Just a few quick ones. Firstly, can you just let us know what the carbon offset costs were as a proportion of your $350 million euro in H1? Secondly, I don't think you answered Lobbenberg's question about Vienna performance. I was wondering if Vienna is much [indiscernible] we think is. Maybe if you change your capacity plan there. And then finally, are you seeing any sort of hint of staff or unionization issues in any of your territories? I think LOT had a strike in Poland. I was wondering if you're seeing any signs of a bit of unrest.
Maybe on the carbon, airlines tend to get their free carbon units in the second halfway. The way we book it is essentially on the average. Carbon back in 2015 was a cost of €1.5 million for us. This year it will be around about €27 million. So yes, it's an annoying cost that comes through. I mean, when the business grows, it doubles in size. Yes, carbon costs are up 20x. It's a pressure that you have to take.

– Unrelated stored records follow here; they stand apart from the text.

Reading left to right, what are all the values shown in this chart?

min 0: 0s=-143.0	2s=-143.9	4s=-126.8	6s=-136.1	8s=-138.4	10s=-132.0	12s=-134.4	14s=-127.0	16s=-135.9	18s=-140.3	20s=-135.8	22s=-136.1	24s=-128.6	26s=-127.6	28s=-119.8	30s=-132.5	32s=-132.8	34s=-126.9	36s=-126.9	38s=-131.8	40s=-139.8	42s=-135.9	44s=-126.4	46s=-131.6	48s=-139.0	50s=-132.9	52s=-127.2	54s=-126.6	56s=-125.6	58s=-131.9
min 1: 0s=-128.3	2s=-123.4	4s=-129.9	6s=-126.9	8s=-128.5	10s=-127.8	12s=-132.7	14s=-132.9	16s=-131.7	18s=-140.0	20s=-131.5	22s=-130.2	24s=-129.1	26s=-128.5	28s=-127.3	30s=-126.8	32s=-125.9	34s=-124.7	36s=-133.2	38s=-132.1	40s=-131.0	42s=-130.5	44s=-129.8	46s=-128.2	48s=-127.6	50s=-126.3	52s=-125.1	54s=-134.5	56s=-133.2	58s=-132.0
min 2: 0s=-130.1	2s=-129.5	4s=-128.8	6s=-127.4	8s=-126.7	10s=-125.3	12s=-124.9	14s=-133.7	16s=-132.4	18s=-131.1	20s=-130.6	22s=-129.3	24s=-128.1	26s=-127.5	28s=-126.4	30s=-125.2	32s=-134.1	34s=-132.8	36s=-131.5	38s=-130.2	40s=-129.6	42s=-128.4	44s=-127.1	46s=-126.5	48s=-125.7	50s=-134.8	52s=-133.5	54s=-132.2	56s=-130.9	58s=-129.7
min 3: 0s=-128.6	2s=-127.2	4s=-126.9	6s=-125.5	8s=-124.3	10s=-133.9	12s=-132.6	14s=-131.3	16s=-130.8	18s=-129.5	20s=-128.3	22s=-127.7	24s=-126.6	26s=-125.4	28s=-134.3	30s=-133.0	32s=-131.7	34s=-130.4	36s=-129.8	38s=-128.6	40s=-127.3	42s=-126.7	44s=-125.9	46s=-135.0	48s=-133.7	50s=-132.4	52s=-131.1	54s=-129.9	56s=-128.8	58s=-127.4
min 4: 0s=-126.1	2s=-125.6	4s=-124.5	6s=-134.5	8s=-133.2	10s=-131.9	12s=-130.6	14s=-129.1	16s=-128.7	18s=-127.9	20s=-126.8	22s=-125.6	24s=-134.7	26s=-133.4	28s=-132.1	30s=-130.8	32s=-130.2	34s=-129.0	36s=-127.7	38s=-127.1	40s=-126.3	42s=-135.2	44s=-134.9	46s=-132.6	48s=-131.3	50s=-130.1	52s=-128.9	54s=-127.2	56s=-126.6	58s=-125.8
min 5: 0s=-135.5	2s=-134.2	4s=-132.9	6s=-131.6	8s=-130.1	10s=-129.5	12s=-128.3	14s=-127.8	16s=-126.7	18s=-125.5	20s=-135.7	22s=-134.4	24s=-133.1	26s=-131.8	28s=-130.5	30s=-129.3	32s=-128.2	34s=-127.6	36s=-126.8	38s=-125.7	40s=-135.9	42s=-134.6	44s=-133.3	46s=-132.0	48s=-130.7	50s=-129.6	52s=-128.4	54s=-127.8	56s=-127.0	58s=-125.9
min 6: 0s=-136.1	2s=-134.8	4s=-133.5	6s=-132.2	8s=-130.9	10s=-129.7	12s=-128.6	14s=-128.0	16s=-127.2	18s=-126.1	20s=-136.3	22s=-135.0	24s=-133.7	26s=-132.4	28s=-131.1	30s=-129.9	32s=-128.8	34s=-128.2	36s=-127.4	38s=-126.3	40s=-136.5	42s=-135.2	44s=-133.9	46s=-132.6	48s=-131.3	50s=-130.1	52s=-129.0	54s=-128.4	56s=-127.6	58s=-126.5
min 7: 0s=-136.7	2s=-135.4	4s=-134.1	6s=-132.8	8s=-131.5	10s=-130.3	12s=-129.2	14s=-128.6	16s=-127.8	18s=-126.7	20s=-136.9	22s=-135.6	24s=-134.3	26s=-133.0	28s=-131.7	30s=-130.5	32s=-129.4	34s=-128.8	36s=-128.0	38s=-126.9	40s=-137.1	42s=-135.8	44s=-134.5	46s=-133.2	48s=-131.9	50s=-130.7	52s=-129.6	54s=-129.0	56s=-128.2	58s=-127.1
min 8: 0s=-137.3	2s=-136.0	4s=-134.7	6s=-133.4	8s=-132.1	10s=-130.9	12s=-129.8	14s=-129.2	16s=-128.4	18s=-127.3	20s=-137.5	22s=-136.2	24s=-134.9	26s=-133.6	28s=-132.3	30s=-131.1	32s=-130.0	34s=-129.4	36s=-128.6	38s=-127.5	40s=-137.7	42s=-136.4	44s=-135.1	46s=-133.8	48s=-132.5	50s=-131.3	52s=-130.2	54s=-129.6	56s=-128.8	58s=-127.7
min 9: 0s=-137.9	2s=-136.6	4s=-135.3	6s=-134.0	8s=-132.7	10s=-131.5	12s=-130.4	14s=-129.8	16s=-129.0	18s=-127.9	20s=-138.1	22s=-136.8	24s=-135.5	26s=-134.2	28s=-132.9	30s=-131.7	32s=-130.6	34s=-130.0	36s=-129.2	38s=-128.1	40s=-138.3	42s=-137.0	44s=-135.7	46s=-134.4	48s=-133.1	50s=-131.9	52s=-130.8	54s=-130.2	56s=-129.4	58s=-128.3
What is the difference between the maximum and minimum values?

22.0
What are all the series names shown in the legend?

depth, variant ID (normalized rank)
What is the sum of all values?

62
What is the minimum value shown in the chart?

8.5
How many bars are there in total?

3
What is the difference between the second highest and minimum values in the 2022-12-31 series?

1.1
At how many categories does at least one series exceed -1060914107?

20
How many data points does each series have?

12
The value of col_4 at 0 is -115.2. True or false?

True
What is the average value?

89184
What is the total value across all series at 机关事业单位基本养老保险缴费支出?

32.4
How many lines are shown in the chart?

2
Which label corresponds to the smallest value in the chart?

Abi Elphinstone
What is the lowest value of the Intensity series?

Okay. With regard to Vienna, I mean certainly there is a big party going on there and everyone joined. I don't think everyone is going to stay. But we are one of the airlines which will stay. And let me just reinforce the basic premises of why we are in Vienna and what we are doing in Vienna. Actually from our perspective Vienna is more of an extension of Central and Eastern Europe. A third of Hungary is better off going to Vienna to take that output. Half of Slovakia is better off taking Vienna. A third of the Czech Republic is better off taking the Vienna. So from our perspective Vienna is kind of part of Central and Eastern Europe. The reason why we only showed up in Vienna recently is that because the airport was simply not commercial before and just didn't offer the commercial terms which would have been acceptable to us. And what we are doing in Vienna, we are delivering the lowest cost of any airlines in Vienna and we have a fleet of C-21s to make sure that we stay the lowest cost in Vienna. So we think that we bring in an angle to the market which makes us very competitive, very formidable. And given that this is an extension of our Central and Eastern European strategy you can expect us to stay in Vienna and grow in Vienna. Obviously we're going to be rational. But at the moment I think the market is overdone. And I don't think that you're going to be seeing the same players with the same capacity in a year from now. So the dust will settle down and you're going to see us staying and you might see some of the others certainly using if not going completely. And then we had the last question on --
Oh, unionization. No, we don't have unions in the company. And we don't think that unionization is the way to run the company. I think, we are making a lot of efforts in the company to recognize employee issues and enhance the dialogue with our basis, with our remote employees in the company. And I think we have a culture which is much more collaborative and team-based as opposed to kind of aggression or conflict-based. And I -- we are not seeing any signs of unionization and we want to make sure that the culture what we have remains intact. And we have that open dialogue inside the company as opposed to trying to create kind of border lines inside the business. So I don't think we are seeing anything developing at this moment.
Just one final comment on -- sorry, just one final comment, James, on Vienna, I mean if you -- again it's back to one of my comments on the presentation is if you look at our cost base with a A320, A321neo is 20% lower unit cost compared to our current fleet. And if you look at the CASK of, I would say the largest, in terms of seat supply to that market, their CASK base is 3x higher than ours. So when the music stops as Joe has described, guarantee that we'll be sitting on a chair and other airlines will be departing.
I'm now heading back to József for concluding remarks.
Well, ladies and gentlemen, thank you for your interest. And have a good day. Thank you.